## Written task
Output only an exact transcription of the line containing "dissolve about 1" and all lines that follow it in the data below.

Stored data entries
+++

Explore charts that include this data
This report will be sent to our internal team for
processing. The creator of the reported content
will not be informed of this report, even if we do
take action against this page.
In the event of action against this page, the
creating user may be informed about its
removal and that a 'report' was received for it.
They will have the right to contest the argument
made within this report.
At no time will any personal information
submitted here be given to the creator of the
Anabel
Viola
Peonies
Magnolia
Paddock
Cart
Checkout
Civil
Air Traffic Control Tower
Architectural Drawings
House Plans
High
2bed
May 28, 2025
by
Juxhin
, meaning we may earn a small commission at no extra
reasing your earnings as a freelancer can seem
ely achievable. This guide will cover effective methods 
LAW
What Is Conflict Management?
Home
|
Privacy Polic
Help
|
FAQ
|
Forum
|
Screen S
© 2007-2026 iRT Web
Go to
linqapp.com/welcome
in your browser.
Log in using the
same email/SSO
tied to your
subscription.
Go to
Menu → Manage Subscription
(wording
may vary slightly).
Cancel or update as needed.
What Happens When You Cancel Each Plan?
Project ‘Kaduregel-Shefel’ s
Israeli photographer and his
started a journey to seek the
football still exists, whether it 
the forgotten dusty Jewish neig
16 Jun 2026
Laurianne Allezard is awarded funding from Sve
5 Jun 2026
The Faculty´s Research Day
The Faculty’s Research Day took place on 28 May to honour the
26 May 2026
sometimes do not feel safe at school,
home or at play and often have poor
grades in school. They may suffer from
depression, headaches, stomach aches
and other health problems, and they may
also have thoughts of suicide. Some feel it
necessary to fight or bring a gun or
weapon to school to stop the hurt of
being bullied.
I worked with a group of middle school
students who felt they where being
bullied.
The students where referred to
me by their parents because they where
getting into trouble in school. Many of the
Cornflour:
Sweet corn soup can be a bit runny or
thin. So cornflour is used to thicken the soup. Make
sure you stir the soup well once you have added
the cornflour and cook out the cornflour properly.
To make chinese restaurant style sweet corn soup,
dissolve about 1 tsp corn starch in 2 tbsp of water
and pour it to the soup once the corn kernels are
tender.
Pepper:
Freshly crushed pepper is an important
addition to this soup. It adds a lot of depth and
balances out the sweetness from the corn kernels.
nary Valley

+++

## Response area
dissolve about 1 tsp corn starch in 2 tbsp of water
and pour it to the soup once the corn kernels are
tender.
Pepper:
Freshly crushed pepper is an important
addition to this soup. It adds a lot of depth and
balances out the sweetness from the corn kernels.
nary Valley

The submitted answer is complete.